* _Tugas_
Kutip secara persis bagian dari teks tentang Olimpiade FISO di bawah ini, dimulai dengan "Aiming to encourage" dan berlanjut sampai "(sc : www.fisoolympiad.com)".

* _Teks yang Diberikan_
Problems And Solutions Future Intelligence Student Olympiad (7-8 Grades)

FISO

“Future Intelligence Students Olympiad”

During this global pandemic periods we witness, students’ shift to the online learning system. A Mathematics, English and Science competition for students of grades 1 – 12, with six levels. In addition, Art competition for students of grades 1 – 12, with two levels. The key competence tested by FISO online is logical combination, not just pure knowledge of formulas.

Aiming to encourage students to study and critical thinking.  FISO Olympiad team decided to conduct an online Olympiad of FISO Mathematics, English, Science, Chemistry, Biology, Physics and Art Olympiad to boost the motivation of both teachers and students who have been bored, lost goal-oriented character and stimulus for study under this difficult global pandemic times, when most of the Olympiads and competitions are forced to be cancelled or postponed until unknown time. FISO Olympiad team also hopes this competition will help all types of schools to keep their students engaged and to observe their Mathematics, English, Science and Art education in an international arena. (sc : www.fisoolympiad.com)

Berikut ini Soal dan Solusi contoh soal lomba FISO level Grade 7 and 8


1. A bus travel at 90 km/h. How far will it have traveled after 210 minutes?

* _Informasi yang Diberikan_

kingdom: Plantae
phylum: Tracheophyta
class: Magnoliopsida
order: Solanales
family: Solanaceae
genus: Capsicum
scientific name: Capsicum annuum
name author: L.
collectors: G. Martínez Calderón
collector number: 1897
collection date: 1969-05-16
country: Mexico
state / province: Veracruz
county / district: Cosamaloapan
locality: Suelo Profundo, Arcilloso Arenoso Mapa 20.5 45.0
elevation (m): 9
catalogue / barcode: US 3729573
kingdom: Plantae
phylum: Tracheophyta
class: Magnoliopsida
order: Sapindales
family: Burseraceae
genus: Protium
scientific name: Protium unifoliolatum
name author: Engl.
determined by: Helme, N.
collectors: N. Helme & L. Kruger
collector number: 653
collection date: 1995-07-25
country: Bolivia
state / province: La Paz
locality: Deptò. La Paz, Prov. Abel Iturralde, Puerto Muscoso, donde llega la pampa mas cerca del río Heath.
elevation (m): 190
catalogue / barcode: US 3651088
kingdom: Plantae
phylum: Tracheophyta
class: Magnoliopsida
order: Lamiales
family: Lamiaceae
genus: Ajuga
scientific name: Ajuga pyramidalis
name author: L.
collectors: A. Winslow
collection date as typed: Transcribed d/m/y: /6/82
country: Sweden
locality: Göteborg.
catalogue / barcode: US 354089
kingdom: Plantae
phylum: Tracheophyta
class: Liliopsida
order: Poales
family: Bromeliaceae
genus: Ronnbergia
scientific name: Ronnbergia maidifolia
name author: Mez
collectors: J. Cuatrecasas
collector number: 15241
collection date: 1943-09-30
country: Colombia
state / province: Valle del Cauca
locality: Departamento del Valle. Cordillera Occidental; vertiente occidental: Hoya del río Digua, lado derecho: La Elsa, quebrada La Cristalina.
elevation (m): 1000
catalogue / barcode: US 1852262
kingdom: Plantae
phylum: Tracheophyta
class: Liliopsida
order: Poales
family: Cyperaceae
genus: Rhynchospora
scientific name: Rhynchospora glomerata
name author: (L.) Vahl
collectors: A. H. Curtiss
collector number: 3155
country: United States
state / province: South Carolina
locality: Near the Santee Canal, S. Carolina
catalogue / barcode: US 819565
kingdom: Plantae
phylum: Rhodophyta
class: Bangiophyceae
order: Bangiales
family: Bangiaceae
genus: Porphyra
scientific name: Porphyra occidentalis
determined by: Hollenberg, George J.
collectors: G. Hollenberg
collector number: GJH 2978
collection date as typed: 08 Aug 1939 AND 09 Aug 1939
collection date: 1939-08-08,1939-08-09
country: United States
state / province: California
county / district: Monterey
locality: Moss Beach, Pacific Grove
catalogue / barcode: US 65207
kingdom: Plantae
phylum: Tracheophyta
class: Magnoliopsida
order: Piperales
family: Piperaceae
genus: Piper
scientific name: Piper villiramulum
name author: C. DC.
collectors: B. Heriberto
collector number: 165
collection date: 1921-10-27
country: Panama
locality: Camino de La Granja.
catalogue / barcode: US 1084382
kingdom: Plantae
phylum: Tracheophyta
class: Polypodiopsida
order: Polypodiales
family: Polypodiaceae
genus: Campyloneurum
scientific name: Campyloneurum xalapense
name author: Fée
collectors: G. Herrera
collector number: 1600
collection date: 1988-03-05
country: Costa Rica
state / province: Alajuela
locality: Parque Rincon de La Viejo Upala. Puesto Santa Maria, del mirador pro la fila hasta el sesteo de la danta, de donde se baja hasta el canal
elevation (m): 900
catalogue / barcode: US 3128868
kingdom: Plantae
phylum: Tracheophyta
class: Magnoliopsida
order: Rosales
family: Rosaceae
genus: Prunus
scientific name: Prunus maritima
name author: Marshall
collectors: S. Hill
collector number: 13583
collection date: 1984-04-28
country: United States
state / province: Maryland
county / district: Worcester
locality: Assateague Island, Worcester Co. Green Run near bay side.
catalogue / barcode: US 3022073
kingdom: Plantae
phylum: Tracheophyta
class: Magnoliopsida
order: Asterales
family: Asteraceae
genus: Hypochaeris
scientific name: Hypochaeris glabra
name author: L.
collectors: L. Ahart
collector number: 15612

* _Hasil Latihan_
Aiming to encourage students to study and critical thinking.  FISO Olympiad team decided to conduct an online Olympiad of FISO Mathematics, English, Science, Chemistry, Biology, Physics and Art Olympiad to boost the motivation of both teachers and students who have been bored, lost goal-oriented character and stimulus for study under this difficult global pandemic times, when most of the Olympiads and competitions are forced to be cancelled or postponed until unknown time. FISO Olympiad team also hopes this competition will help all types of schools to keep their students engaged and to observe their Mathematics, English, Science and Art education in an international arena. (sc : www.fisoolympiad.com)